Without its pictures, the listing below is to be transcribed exactly.
*** Opening MATERIAL FOR THE TASK ***
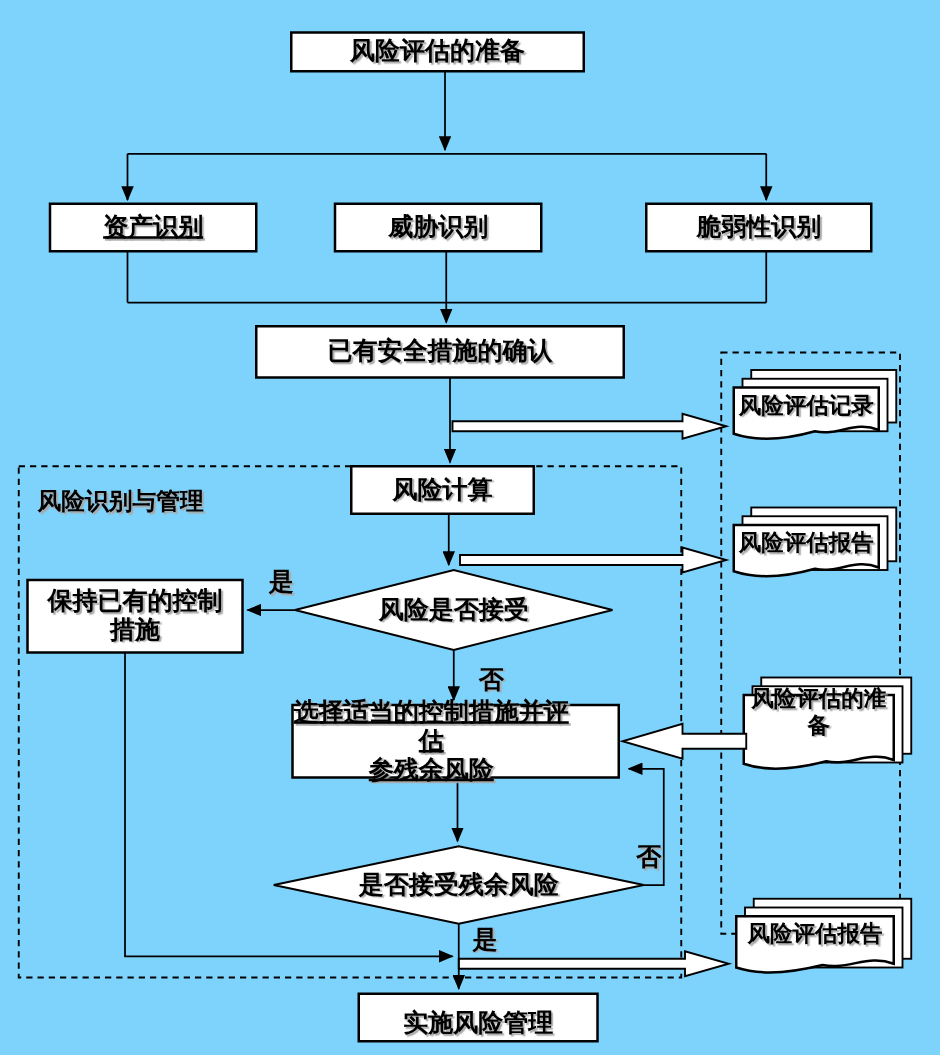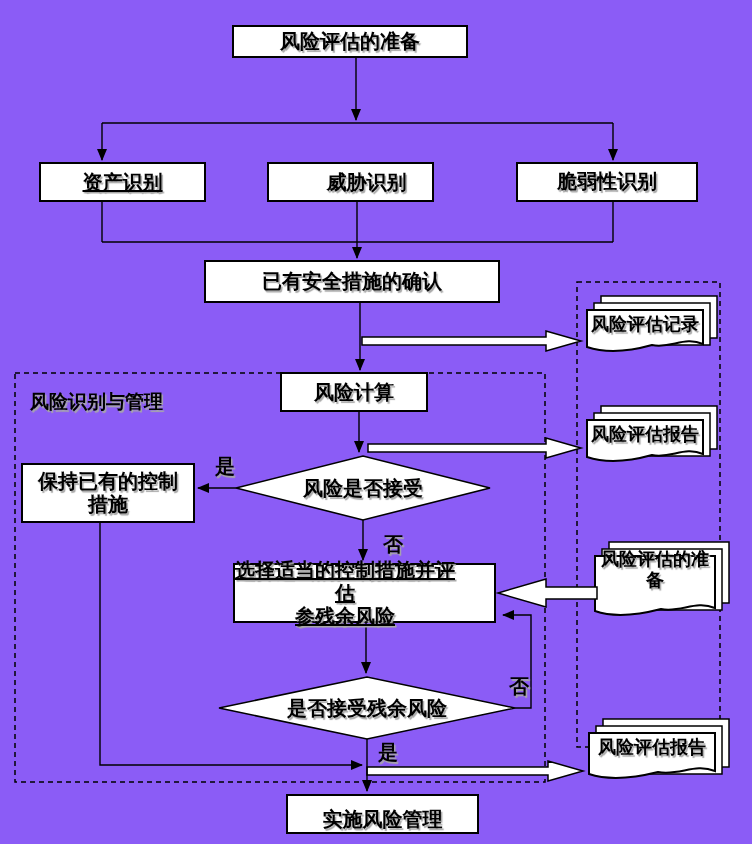--- a/index.html
+++ b/index.html
@@ -4,7 +4,7 @@
 <style>
   html,body{margin:0;padding:0;background:#fff;}
   .canvas{
-    position:relative;width:752px;height:844px;background:#8b5cf6;
+    position:relative;width:752px;height:844px;background:#7dd3fc;
     font-family:"Liberation Sans","DejaVu Sans",sans-serif;
     overflow:hidden;
   }

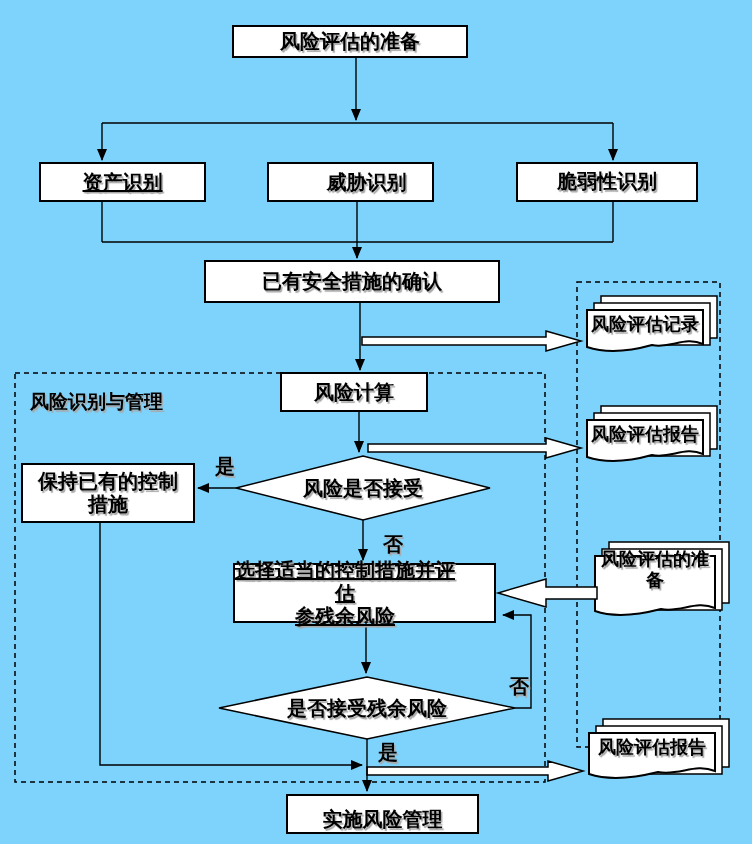--- a/index.html
+++ b/index.html
@@ -99,7 +99,7 @@
 
   <div class="lbl" style="left:233px;top:26px;width:234px;height:31px;">风险评估的准备</div>
   <div class="lbl" style="left:40px;top:163px;width:165px;height:38px;text-decoration:underline;">资产识别</div>
-  <div class="lbl" style="left:268px;top:163px;width:165px;height:38px;padding-left:16px;">威胁识别</div>
+  <div class="lbl" style="left:268px;top:163px;width:165px;height:38px;">威胁识别</div>
   <div class="lbl" style="left:517px;top:163px;width:180px;height:38px;font-family:Liberation Mono, monospace;">脆弱性识别</div>
   <div class="lbl" style="left:205px;top:261px;width:294px;height:41px;">已有安全措施的确认</div>
   <div class="lbl" style="left:281px;top:373px;width:146px;height:38px;">风险计算</div>

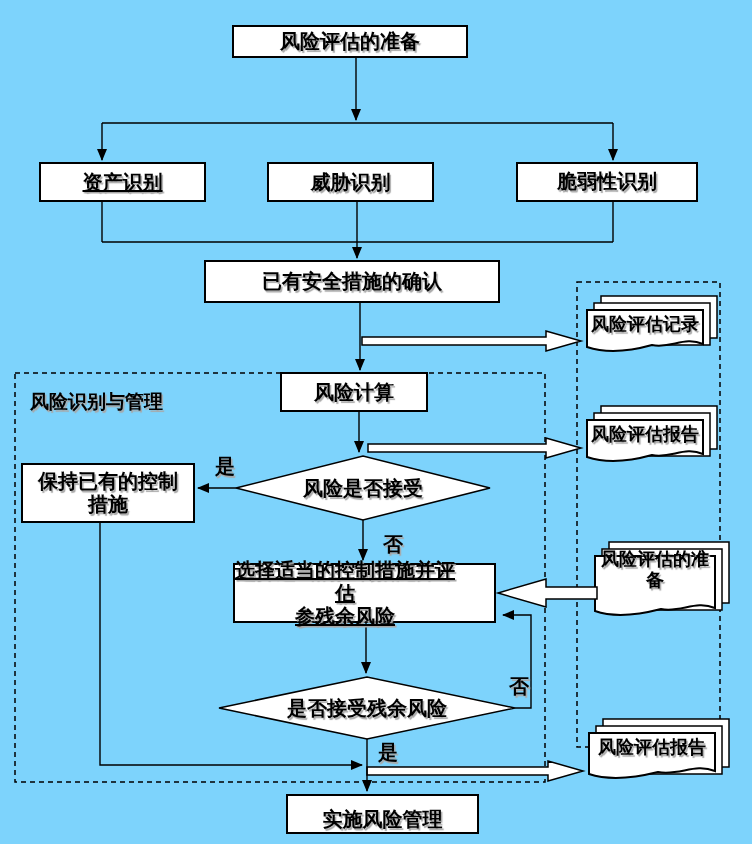--- a/index.html
+++ b/index.html
@@ -100,7 +100,7 @@
   <div class="lbl" style="left:233px;top:26px;width:234px;height:31px;">风险评估的准备</div>
   <div class="lbl" style="left:40px;top:163px;width:165px;height:38px;text-decoration:underline;">资产识别</div>
   <div class="lbl" style="left:268px;top:163px;width:165px;height:38px;">威胁识别</div>
-  <div class="lbl" style="left:517px;top:163px;width:180px;height:38px;font-family:Liberation Mono, monospace;">脆弱性识别</div>
+  <div class="lbl" style="left:517px;top:163px;width:180px;height:38px;">脆弱性识别</div>
   <div class="lbl" style="left:205px;top:261px;width:294px;height:41px;">已有安全措施的确认</div>
   <div class="lbl" style="left:281px;top:373px;width:146px;height:38px;">风险计算</div>
   <div class="lbl region" style="left:30px;top:390px;width:220px;height:24px;">风险识别与管理</div>

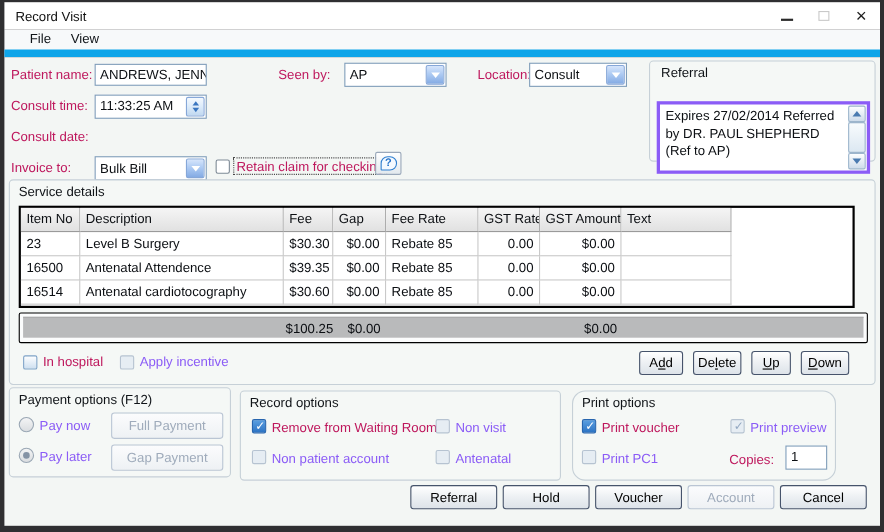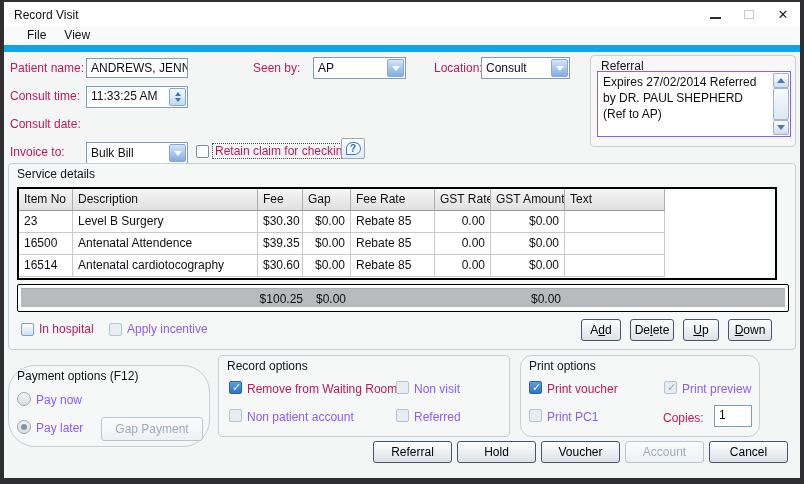--- a/index.html
+++ b/index.html
@@ -75,8 +75,8 @@
 
   .focus-dotted { border:1px dotted #4a4a4a; padding:0 2px; }
 
-  .ref-text { position:absolute; left:6px; top:15px; width:194px; height:66px; background:#fff;
-              border:1px solid #8b5cf6; padding:2px 22px 2px 5px; line-height:16px; }
+  .ref-text { position:absolute; left:6px; top:36px; width:194px; height:66px; background:#fff;
+              border:3px solid #8b5cf6; padding:2px 22px 2px 5px; line-height:16px; }
   .sb { position:absolute; top:1px; right:1px; bottom:1px; width:16px; background:#e9f0f6; }
   .sb-btn { position:absolute; left:0; width:16px; height:15px; border:1px solid #9db5cc; border-radius:2px;
             background:linear-gradient(180deg,#fdfeff,#cfdceb); display:flex; align-items:center; justify-content:center; }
*** Closing MATERIAL FOR THE TASK ***
__RESULT__
--- a/index.html
+++ b/index.html
@@ -4,7 +4,7 @@
 <style>
   html,body{margin:0;padding:0;background:#fff;}
   .canvas{
-    position:relative;width:752px;height:844px;background:#8b5cf6;
+    position:relative;width:752px;height:844px;background:#7dd3fc;
     font-family:"Liberation Sans","DejaVu Sans",sans-serif;
     overflow:hidden;
   }

--- a/index.html
+++ b/index.html
@@ -99,7 +99,7 @@
 
   <div class="lbl" style="left:233px;top:26px;width:234px;height:31px;">风险评估的准备</div>
   <div class="lbl" style="left:40px;top:163px;width:165px;height:38px;text-decoration:underline;">资产识别</div>
-  <div class="lbl" style="left:268px;top:163px;width:165px;height:38px;padding-left:16px;">威胁识别</div>
+  <div class="lbl" style="left:268px;top:163px;width:165px;height:38px;">威胁识别</div>
   <div class="lbl" style="left:517px;top:163px;width:180px;height:38px;font-family:Liberation Mono, monospace;">脆弱性识别</div>
   <div class="lbl" style="left:205px;top:261px;width:294px;height:41px;">已有安全措施的确认</div>
   <div class="lbl" style="left:281px;top:373px;width:146px;height:38px;">风险计算</div>

--- a/index.html
+++ b/index.html
@@ -100,7 +100,7 @@
   <div class="lbl" style="left:233px;top:26px;width:234px;height:31px;">风险评估的准备</div>
   <div class="lbl" style="left:40px;top:163px;width:165px;height:38px;text-decoration:underline;">资产识别</div>
   <div class="lbl" style="left:268px;top:163px;width:165px;height:38px;">威胁识别</div>
-  <div class="lbl" style="left:517px;top:163px;width:180px;height:38px;font-family:Liberation Mono, monospace;">脆弱性识别</div>
+  <div class="lbl" style="left:517px;top:163px;width:180px;height:38px;">脆弱性识别</div>
   <div class="lbl" style="left:205px;top:261px;width:294px;height:41px;">已有安全措施的确认</div>
   <div class="lbl" style="left:281px;top:373px;width:146px;height:38px;">风险计算</div>
   <div class="lbl region" style="left:30px;top:390px;width:220px;height:24px;">风险识别与管理</div>

--- a/index.html
+++ b/index.html
@@ -75,8 +75,8 @@
 
   .focus-dotted { border:1px dotted #4a4a4a; padding:0 2px; }
 
-  .ref-text { position:absolute; left:6px; top:15px; width:194px; height:66px; background:#fff;
-              border:1px solid #8b5cf6; padding:2px 22px 2px 5px; line-height:16px; }
+  .ref-text { position:absolute; left:6px; top:36px; width:194px; height:66px; background:#fff;
+              border:3px solid #8b5cf6; padding:2px 22px 2px 5px; line-height:16px; }
   .sb { position:absolute; top:1px; right:1px; bottom:1px; width:16px; background:#e9f0f6; }
   .sb-btn { position:absolute; left:0; width:16px; height:15px; border:1px solid #9db5cc; border-radius:2px;
             background:linear-gradient(180deg,#fdfeff,#cfdceb); display:flex; align-items:center; justify-content:center; }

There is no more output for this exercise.